Autumn 2009: Dynamic Forces
Secrets of the Swamp
A chemical reaction could spark the creation of clean energy
By Carol Clark
Can microbes that live in swamp mud help us produce green energy?
Chemistry Professor Brian Dyer is researching that possibility through his work at the intersection of chemistry, physics, and biology. Formerly with the Los Alamos National Laboratory in New Mexico, Dyer joined Emory this summer to help unite the University’s multidisciplinary research into renewable energy sources.
“The need for renewable energy is one of the key problems of our time,” Dyer says, “and Emory is well positioned to really make an impact in this area.”
Dyer uses laser spectroscopy to study how light can interact with materials. Early in his career, he began working with proteins that can do photochemistry, drawing his inspiration from natural photosynthesis.
“Ultimately, plants are taking light and storing it as chemical energy,” Dyer explains. “The elegance of some of these reactions is astounding. It’s an incredibly complex process, done with a series of proteins that are highly optimized for a specific function, such as light harvesting and water oxidation. The proteins are like tiny machines.
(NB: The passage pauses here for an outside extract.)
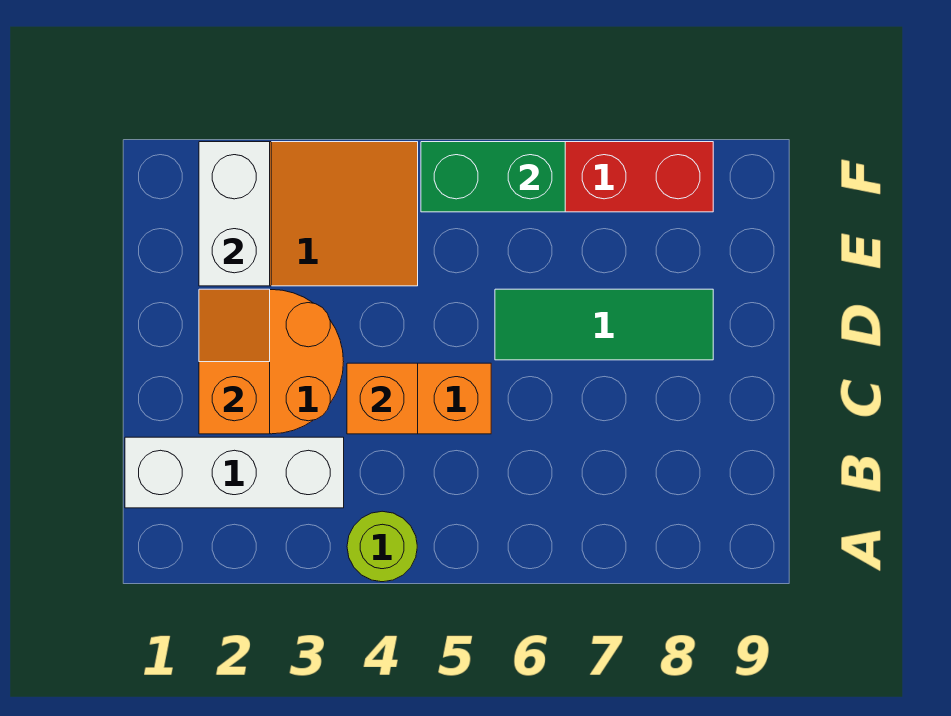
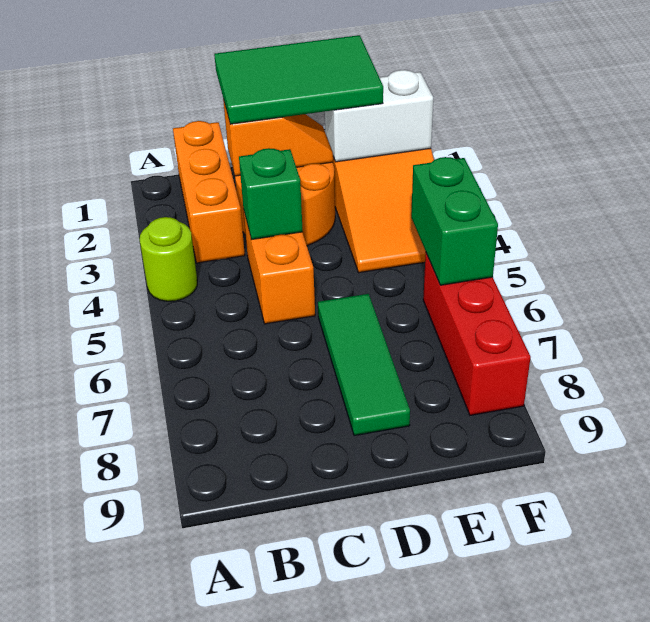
white 1x3 brick [125,437,344,508] -> orange 1x3 brick [173,121,245,263]
none -> green 2x3 tile [214,35,383,124]
orange 1x1 brick [347,363,418,434] -> green 1x1 brick [239,148,303,240]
A good analogy is an internal combustion engine, where you actually have integrated, working parts.”
In recent years, science and industry have begun seeking ways to develop systems of artificial photosynthesis to help solve the energy shortage and reduce carbon emissions. So far, humans’ attempts at tapping the sun’s power have fallen far short of Mother Nature’s.
While living in Los Alamos, located at 7,500 feet above sea level on the Pajarito Plateau, Dyer installed solar panels on his family’s house. “I wanted to understand the issues of solar energy at the practical level of a home owner,” he says. Even with 320 days a year of New Mexico sunshine, he found conventional solar panels to be inefficient and not cost effective.
“An even bigger problem is the batteries required to store the intermittent solar flux,” Dyer says. “Their storage capacity is limited, and their lifetime is short. They also contain hazardous chemicals, like lead and sulfuric acid.”
Dyer is focused on solving this solar energy storage problem. He wants to convert solar energy to fuel, using a particular protein to develop a photocatalyst for solar hydrogen production—which brings up the swamp bugs.
A type of anaerobic bacterium that lives deep in the mud of swamps, where there is little oxygen, survives by splitting water into hydrogen and oxygen. While humans need to use expensive systems to perform this process on a large scale, the bacteria do it naturally by generating the protein hydrogenase—the most efficient catalyst known for making hydrogen. By studying the biological system, Dyer hopes to find ways to adapt the microbial catalysis of hydrogenase so that it can be harnessed for solar hydrogen production.
“You can trick bugs to make lots of certain kinds of proteins, like a little factory,” Dyer explains. “It’s called ‘directed evolution,’ where you push bacteria a certain way, forcing them to adapt and to produce an evolved protein that has the properties you need.”
His goal is to generate hydrogenase in a form that allows the protein to bind to quantum dots, which are good at absorbing light and could provide the energy to drive the reaction.
“We envision producing hydrogen in a photochemically driven process, where the electrons and protons needed to produce the hydrogen are furnished by water,” Dyer explains. “You could then burn the hydrogen as fuel and get water back. It would be a perfectly clean cycle.”
At Emory, Dyer is teaming with other scientists in his experiments, including Tim Lian, William Henry Emerson Professor of Chemistry and a leader in quantum dot technology, and Stefan Lutz, an associate professor of biomolecular chemistry who specializes in protein engineering.
Dyer will also serve as the director of a renewable energy center on campus. The aim is to further integrate ongoing energy research among chemists, physicists, biologists, and computer scientists.
“The energy field has suffered from thirty years of people saying that the search for more energy is an engineering problem,” Dyer says. “Actually, it’s primarily a science problem. Most of the advances in renewable energy are going to be made at that interface.”